» **GIVEN PASSAGE**:
* BEGIN *

HugeGraph Sink Connector
Sink: HugeGraph
Description
The HugeGraph sink connector allows you to write data from SeaTunnel to Apache HugeGraph, a fast and scalable graph database.
This connector supports writing data as vertices or edges, providing flexible mapping from relational data models to graph structures. It is designed for high-performance data loading.
Features
- Batch Writing: Data is written in batches for high throughput.
- Flexible Mapping: Supports flexible mapping of source fields to vertex/edge properties.
- Vertex and Edge Writing: Can write data as either vertices or edges.
- Automatic Schema Creation: Can automatically create graph schema elements (property keys, vertex labels, edge labels) if they do not exist.
Configuration Options
| Name | Type | Required | Default Value | Description |
|---|---|---|---|---|
host | String | Yes | - | The host of the HugeGraph server. |
port | Integer | Yes | - | The port of the HugeGraph server. |
graph_name | String | Yes | - | The name of the graph to write to. |
graph_space | String | Yes | - | The graph space of the graph to be operated on. |
username | String | No | - | The username for HugeGraph authentication. |
password | String | No | - | The password for HugeGraph authentication. |
batch_size | Integer | No | 500 | The number of records to buffer before writing to HugeGraph in a single batch. |
batch_interval_ms | Integer | No | 5000 | The maximum time in milliseconds to wait before flushing a batch. |
max_retries | Integer | No | 3 | The maximum number of times to retry a failed write operation. |
retry_backoff_ms | Integer | No | 5000 | The backoff time between retries in milliseconds. |
Sink Options
| Name | Type | Required | Default Value | Description |
|---|---|---|---|---|
schema_config | Object | Yes | - | The configuration for mapping the input data to HugeGraph's schema (vertices or edges). |
selected_fields | List | No | - | A list of fields to be selected from the input data. If not specified, all fields will be used. |
ignored_fields | List | No | - | A list of fields to be ignored from the input data. Mutually exclusive with selected_fields. |
Schema Configuration (schema_config)
Each object in the schema_config list defines a mapping from the source data to a specific vertex or edge label in HugeGraph.

* END *

» **DATA LINES**:
* BEGIN *

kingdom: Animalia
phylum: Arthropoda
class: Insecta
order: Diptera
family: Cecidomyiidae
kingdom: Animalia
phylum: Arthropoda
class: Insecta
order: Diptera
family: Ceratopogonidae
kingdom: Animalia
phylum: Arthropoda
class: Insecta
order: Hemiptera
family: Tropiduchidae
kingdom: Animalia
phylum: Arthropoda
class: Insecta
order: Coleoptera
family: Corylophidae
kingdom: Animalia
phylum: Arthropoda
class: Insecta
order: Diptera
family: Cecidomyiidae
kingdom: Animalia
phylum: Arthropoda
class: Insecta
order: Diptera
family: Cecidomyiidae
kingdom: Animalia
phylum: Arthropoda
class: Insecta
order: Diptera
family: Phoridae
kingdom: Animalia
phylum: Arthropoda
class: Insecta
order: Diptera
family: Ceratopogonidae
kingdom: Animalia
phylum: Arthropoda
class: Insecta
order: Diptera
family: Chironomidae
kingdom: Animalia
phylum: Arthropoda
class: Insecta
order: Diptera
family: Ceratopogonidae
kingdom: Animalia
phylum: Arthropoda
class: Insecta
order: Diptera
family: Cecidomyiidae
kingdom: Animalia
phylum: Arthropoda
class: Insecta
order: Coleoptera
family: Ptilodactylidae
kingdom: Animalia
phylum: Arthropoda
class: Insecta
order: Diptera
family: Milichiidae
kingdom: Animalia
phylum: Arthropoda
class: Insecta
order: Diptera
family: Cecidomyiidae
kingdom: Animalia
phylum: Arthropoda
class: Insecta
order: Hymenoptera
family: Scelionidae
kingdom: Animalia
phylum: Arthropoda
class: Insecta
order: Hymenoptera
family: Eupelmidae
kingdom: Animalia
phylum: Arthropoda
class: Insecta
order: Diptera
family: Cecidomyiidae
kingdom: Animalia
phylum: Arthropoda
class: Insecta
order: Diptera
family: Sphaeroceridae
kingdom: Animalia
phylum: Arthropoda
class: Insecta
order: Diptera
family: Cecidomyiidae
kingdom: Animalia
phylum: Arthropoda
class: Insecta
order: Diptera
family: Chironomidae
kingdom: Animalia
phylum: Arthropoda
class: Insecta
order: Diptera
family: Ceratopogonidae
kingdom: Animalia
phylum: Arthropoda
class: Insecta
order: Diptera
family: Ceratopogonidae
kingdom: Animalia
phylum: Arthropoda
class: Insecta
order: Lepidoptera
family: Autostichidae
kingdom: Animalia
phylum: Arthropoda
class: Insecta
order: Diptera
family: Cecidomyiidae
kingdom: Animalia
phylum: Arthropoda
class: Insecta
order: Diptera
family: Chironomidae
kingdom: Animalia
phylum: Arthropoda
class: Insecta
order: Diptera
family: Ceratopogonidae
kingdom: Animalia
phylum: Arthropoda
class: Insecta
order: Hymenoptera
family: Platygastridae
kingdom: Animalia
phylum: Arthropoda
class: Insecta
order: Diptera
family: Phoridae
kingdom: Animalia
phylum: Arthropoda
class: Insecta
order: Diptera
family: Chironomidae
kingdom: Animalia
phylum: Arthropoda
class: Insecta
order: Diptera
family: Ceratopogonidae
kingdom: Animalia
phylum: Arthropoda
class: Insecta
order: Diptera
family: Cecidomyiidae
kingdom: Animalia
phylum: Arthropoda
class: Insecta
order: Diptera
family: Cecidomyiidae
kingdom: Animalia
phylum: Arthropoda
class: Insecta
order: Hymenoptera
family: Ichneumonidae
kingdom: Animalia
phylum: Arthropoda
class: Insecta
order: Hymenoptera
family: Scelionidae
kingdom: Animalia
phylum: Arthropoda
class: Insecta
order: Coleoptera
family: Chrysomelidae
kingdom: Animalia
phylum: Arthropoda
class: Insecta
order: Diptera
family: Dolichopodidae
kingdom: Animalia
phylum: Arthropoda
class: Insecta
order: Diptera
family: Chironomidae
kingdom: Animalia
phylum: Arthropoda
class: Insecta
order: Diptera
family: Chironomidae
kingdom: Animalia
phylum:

* END *

» **EXERCISE INSTRUCTIONS**: Extend the HugeGraph sink connector documentation, picking up after its final sentence about the schema_config list. The data is separate material from the HugeGraph sink connector documentation.

» **RESPONSE TO THIS TASK**:
| Name | Type | Required | Default Value | Description |
|---|---|---|---|---|
type | String | Yes | - | The type of graph element to map to. Must be VERTEX or EDGE. |
label | String | Yes | - | The label of the vertex or edge in HugeGraph. |
properties | List<String> | No | - | A list of source field names for the vertex or edge. |
ttl | Long | No | - | The time-to-live for the vertex or edge in seconds. |
ttlStartTime | String | No | - | The start time for the TTL. |
enableLabelIndex | Boolean | No | false | Whether to enable label index for this label. |
userdata | Map<String, Object> | No | - | User-defined data associated with the label. |
idStrategy | String | For Vertex | - | The ID generation strategy for vertices. Supported values: PRIMARY_KEY, CUSTOMIZE_UUID, AUTOMATIC. |
idFields | List<string> | For Vertex | - | A list of source field names used to generate the vertex ID. |
sourceConfig | Object | For Edge | - | An object defining the mapping for the edge's source vertex. See Source/Target Config below. |
targetConfig | Object | For Edge | - | An object defining the mapping for the edge's target vertex. See Source/Target Config below. |
frequency | String | For Edge | - | The frequency of the edge, e.g., SINGLE, MULTIPLE. |
mapping | Object | No | - | An object defining advanced field and value mappings. See Mapping Config below. |
Source/Target Config (sourceConfig and targetConfig)
This object is used within an EDGE schema to define how to identify the source and target vertices.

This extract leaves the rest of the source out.